The American mall is struggling - it’s estimated that 25% of malls in United States will close by 2025. This shift may have always been inevitable; for each person in the US, there is 26 sq. ft. of real estate dedicated to retail - compared with just 2.5 sq. ft. in Europe. However, despite changing market forces, some malls have found ways to keep and expand consumer interest, and have even begun to thrive in this new, digitally-dominated retail economy. These shopping centers have redesigned the customer experience and capitalized on the opportunities that digital stores have not yet found a way to replicate online. Here’s what America’s malls must do to survive:
Change from Shopping Center to Lifestyle Center
One of the biggest reasons the traditional mall suffers is that it offers a now-antiquated shopping experience. Consumers no longer want to visit ten or twenty stores when shopping. Much more pre-shopping research is conducted online, so when visitors come to a mall, they are highly focused on the two-to-three shops they know will have the products they’ve already decided to buy. Consequently, overall foot traffic is down and malls can no longer rely on a single shopper to explore each and every store in a complex.
As a result, class A-thru-D malls are transforming themselves from shopping centers to “lifestyle centers”. They offer atypical facilities and activities to attract recurring shopping traffic, like gyms, yoga studios, rock-climbing walls, and even beer-making classes. The early results suggest this strategy is working; for example, Westfield’s mall in Topanga, CA saw a 3.6% increase in year-over-year foot traffic in 2017.
Adding a lifestyle component to a shopping center is a creative way to match the in-home convenience of ecommerce, offering it to consumers when they’re outside the house. Going to the gym and realize you need some new gear? You’ve got five retailers within a two minute walk that are ready to sell you what you need - and it’s only possible because your gym is inside a mall.
Redesign the Experience for the Instagram Generation
Top US malls are investing in significant renovations to bring both their technological capabilities and overall design up to a more current standard. Many are using these renovations as a chance to implement a look and feel that entices visitors to capture their live shopping experience. A great example of this is the Platform shopping center in Los Angeles; the shopping center combines high-end retailers, offices, lifestyle facilities, and a beautiful decor to create the perfect backdrop for an endless stream of selfies coupled with shared joy.
Class A properties - the real estate industry’s way of denoting properties with top tier design, features, and amenities - have already set the standard for aesthetic beauty. But leaders like Westfield Mall in San Francisco, have deployed technologies like humanoid robotics to help create more “Instagrammable” moments that lure guests in and keep them shopping. These robots greet customers as the enter the mall, proactively initiating a conversation with their new human friends. They dance, play games, can make special offers to visitors, and physically pose for selfies with shoppers. Humanoid robots work to better inform, engage, and deliver a unique, memorable experience for every individual.
Turn Self-Directed Shopping Into Guided Shopping
Transforming malls into Instagram-friendly lifestyle centers is part of a strategy to create a clear, significant value proposition for shoppers, something that analyst firm McKinsey thinks most malls are failing to do.

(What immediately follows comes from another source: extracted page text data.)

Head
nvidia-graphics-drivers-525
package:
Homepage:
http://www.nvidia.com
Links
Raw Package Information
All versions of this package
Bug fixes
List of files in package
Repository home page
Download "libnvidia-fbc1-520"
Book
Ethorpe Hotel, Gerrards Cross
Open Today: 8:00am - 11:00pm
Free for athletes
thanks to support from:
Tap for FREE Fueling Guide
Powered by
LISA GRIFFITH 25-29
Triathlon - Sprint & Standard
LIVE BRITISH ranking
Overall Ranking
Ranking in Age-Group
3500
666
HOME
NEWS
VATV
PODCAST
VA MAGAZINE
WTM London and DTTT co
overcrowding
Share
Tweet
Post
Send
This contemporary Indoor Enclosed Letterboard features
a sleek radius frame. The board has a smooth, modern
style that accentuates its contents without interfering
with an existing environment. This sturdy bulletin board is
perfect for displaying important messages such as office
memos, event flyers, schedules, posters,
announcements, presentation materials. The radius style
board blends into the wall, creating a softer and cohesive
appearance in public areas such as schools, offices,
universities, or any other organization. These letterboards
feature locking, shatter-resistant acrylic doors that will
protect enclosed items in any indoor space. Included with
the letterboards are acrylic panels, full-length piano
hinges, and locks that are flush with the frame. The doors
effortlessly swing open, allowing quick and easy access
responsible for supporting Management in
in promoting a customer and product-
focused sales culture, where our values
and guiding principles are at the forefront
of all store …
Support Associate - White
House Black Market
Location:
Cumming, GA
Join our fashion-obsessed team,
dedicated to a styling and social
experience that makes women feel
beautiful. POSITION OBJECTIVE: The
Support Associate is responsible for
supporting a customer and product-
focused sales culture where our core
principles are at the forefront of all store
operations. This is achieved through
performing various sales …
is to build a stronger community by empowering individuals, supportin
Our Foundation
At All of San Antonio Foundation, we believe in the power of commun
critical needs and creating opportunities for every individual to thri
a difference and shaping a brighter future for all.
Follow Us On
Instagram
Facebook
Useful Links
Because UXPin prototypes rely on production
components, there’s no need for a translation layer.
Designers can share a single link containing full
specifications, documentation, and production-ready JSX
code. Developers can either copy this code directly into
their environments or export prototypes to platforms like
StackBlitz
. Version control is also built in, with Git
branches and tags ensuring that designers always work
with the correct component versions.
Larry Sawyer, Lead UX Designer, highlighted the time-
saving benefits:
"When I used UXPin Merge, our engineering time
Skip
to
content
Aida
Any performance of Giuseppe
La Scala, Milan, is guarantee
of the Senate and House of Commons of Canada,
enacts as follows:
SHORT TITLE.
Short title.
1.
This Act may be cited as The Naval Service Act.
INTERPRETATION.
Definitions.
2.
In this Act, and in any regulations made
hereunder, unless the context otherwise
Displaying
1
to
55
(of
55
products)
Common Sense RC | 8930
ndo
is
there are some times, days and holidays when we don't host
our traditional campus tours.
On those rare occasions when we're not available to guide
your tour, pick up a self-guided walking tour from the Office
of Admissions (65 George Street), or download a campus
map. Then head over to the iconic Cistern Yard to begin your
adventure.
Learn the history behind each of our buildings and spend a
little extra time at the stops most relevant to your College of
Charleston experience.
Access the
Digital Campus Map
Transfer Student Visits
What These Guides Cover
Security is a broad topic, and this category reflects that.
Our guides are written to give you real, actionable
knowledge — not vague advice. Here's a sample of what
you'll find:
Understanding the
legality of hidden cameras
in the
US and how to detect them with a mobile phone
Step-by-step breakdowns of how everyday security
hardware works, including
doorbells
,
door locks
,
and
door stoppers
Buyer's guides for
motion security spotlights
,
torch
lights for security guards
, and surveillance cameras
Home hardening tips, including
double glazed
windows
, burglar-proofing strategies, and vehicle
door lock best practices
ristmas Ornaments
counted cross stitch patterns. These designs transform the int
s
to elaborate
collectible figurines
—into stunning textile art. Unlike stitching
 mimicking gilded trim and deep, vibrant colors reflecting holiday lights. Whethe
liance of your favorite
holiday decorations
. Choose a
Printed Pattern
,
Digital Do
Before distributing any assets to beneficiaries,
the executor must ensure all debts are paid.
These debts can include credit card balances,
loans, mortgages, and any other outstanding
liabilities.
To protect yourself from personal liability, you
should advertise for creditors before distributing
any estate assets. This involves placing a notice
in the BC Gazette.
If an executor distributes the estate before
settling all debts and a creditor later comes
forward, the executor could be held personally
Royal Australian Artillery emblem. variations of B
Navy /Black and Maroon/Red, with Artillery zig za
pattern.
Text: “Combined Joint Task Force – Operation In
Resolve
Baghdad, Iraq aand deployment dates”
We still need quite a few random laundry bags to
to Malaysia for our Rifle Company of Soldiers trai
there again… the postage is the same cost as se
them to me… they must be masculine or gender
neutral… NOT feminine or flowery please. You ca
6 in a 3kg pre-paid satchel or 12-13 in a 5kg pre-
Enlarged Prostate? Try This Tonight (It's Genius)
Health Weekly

To enhance that value propositions, shopping centers need to play a bigger role in customer acquisition than simply being an attractive piece of real estate. Malls will have to partner with retailers to more effectively create and market a full-service shopping experience. Outside of offering basic directions and information to visitors, even the best malls do surprisingly little to help guide the customer. One major opportunity for malls to provide more value to shoppers is to help them accomplish their goals.
The most innovative shopping centers are leveraging mobile apps and social media to entice people to enter the property, and creating tailored routes to help them fulfill their objectives. Interactive technologies that are currently being leveraged with great success by the individual retailers should be leveraged by mall operators to provide a less compartmentalized experience for shoppers.
Imagine the value a mall could deliver to its guests if, upon entering, a person could outline their goals to an interactive device - finding new work clothes, for example. From there, that device could return a tailored shopping plan that guides the visitor through the dozens of stores available, helping them find their go-to brands and discover new ones. These thoughtful services are traditionally isolated to the store-level, but when they are offered mall-wide, become part of the unique experience a mall can offer.
The Bottom Line
There’s no denying the tremendous pressure that malls are facing in the US. Consumers have raised the bar of expectation around convenience, price, and experience. Malls are not helpless to adapt to these changing market forces, however. By working more closely with retailers to make shopping services available outside the individual store, offering lifestyle services in addition to retail, and creating a more memorable experience through technology, malls can recapture lost traffic and appeal to the large segment of the shopping population that value the social, interactive elements of the shopping experience.